Debaixo de críticas, Bruxelas chumba mega fusão ferroviária da Siemens e Alstom

A Comissão Europeia travou a fusão dos negócios ferroviários da Siemens e Alstom. As empresas "não se mostraram dispostas a resolver" dúvidas concorrenciais que pairavam sobre o negócio.

A Comissão Europeia decidiu chumbar a fusão dos negócios ferroviários da Siemens e da Alstom, que iria criar um gigante da ferrovia ao nível europeu. Depois de ter aberto uma investigação aprofundada à proposta, Bruxelas considerou que o negócio levantava dúvidas do ponto de vista concorrencial. O veto foi confirmado esta quarta-feira em comunicado.

“Milhões de passageiros em toda a Europa confiam todos os dias em comboios modernos e seguros. A Siemens e a Alstom são líderes na indústria ferroviária. Sem remédios suficientes, esta fusão teria resultado na subida dos preços dos sistemas de sinalização que mantêm os passageiros seguros e da próxima geração de comboios de alta velocidade”, considerou a comissária da Concorrência, Margrethe Vestager, citada na mesma nota. Vestager justificou, assim, que Bruxelas “proibiu a fusão porque as empresas não se mostraram dispostas a resolver” as “sérias” preocupações concorrenciais que pairavam sobre o negócio.

A fusão das duas maiores empresas de comboios do mundo daria origem à Siemens Alstom, uma mega empresa do setor ferroviário, que arrancaria com um volume de negócios estimado superior a 15,3 mil milhões de euros. A decisão de travar a operação surge mesmo depois de as duas companhias terem feito concessões para mitigar os receios das autoridades europeias, como noticiou o ECO no final de janeiro.

Em conferência de imprensa, Vestager reconheceu que ambas as empresas se mostraram dispostas a “desinvestir” em alguns ativos para viabilizar a fusão. No entanto, a comissária considerou que os conjuntos de remédios propostos pelas duas empresas foram “insuficientes”. “Cabe às empresas decidirem ou não proporem remédios que viabilizem as propostas”, argumentou a comissária.

Uma decisão histórica (e criticada)

O chumbo à fusão dos negócios ferroviários da Siemens e da Alstom é considerado histórico, pois deverá ditar as bases da resposta europeia à emergente concorrência chinesa em setores críticos, como é o caso das infraestruturas. É também alvo de duras críticas.
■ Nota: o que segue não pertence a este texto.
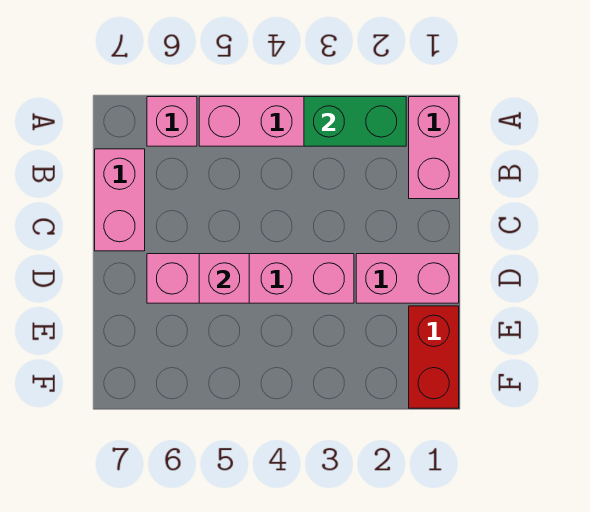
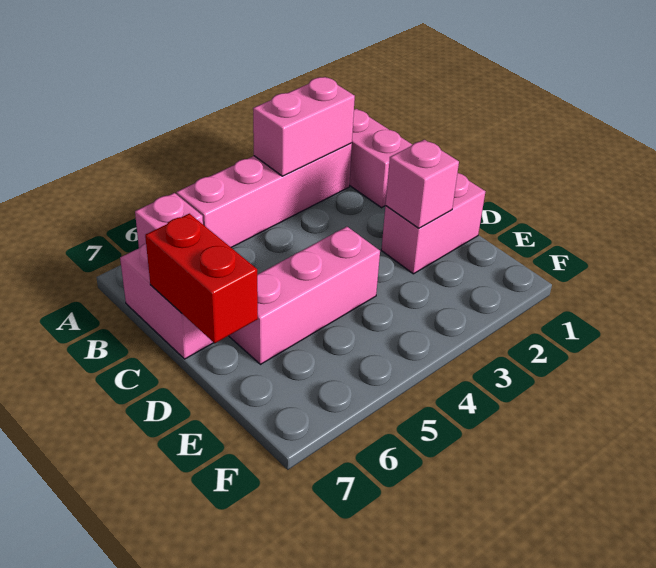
green 1x2 brick [304,97,406,146] -> pink 1x2 brick [253,77,355,176]
pink 1x4 brick [147,254,354,303] -> pink 1x3 brick [229,227,380,364]
pink 1x1 brick [199,254,249,303] -> pink 1x1 brick moved to [386,140,459,228]
red 1x2 brick [409,306,459,408] -> red 1x2 brick moved to [145,214,258,343]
O argumento na base do negócio era ter uma solução europeia ao nível da concorrência chinesa no setor ferroviário, mais concretamente da gigante estatal chinesa CRRC Corp. Mas Margrethe Vestager não se deixou convencer, considerando que a entrada da China no setor ferroviário europeu não está assim tão iminente. Questionada sobre se houve resistência ao chumbo no seio da Comissão, Vestager disse apenas que “as decisões foram tomadas por consenso, como sempre”.

A posição da Comissão Europeia tem sido muito criticada em França e Alemanha, onde estão as sedes das duas empresas e onde o negócio reunia apoio das autoridades ao mais alto nível. Ora, nas últimas semanas têm-se escutado acusações de que Bruxelas está a impedir o surgimento de empresas fortes na União Europeia.

Em entrevista ao jornal francês Le Figaro, Henri Poupart-Lafarge teceu duras críticas à equipa liderada por Jean-Claude Juncker: “É provável que a Comissão, os seus serviços, proponham banir a operação. Essa decisão, que o colégio de comissários poderá reverter, não resulta da aplicação de regras concorrenciais, nem mesmo das mais apertadas. É ditada pela ideologia”, atirou o presidente executivo da Alstom.

Esta terça-feira, Jean-Claude Juncker, presidente da Comissão, respondeu às críticas, recordando que, em 30 anos, foram aprovadas mais de 6.000 fusões e rejeitadas menos de três dezenas delas. “Esta é uma mensagem para aqueles que estão a dizer que a Comissão é composta por tecnocratas cegos, estúpidos e teimosos”, disse, citado pela Bloomberg (acesso condicionado).

Um dia, dois chumbos

Igualmente esta quarta-feira, a Comissão Europeia chumbou a compra da gigante do cobre Aurubis pela metalúrgica alemã Wieland-Werke. Assim, os chumbos de Bruxelas caem duplamente mal junto das autoridades alemãs.

Segundo a Reuters, as regras europeias de fusões e aquisições poderão vir a ser alteradas na sequência dos dois vetos desta quarta-feira. Isto porque os chumbos deverão dar novos argumentos e um novo fôlego aos críticos da política mais apertada da Comissão Europeia, que tem a última palavra a dar em negócios desta envergadura. O mandato atual de Jean-Claude Juncker termina no final de 2019.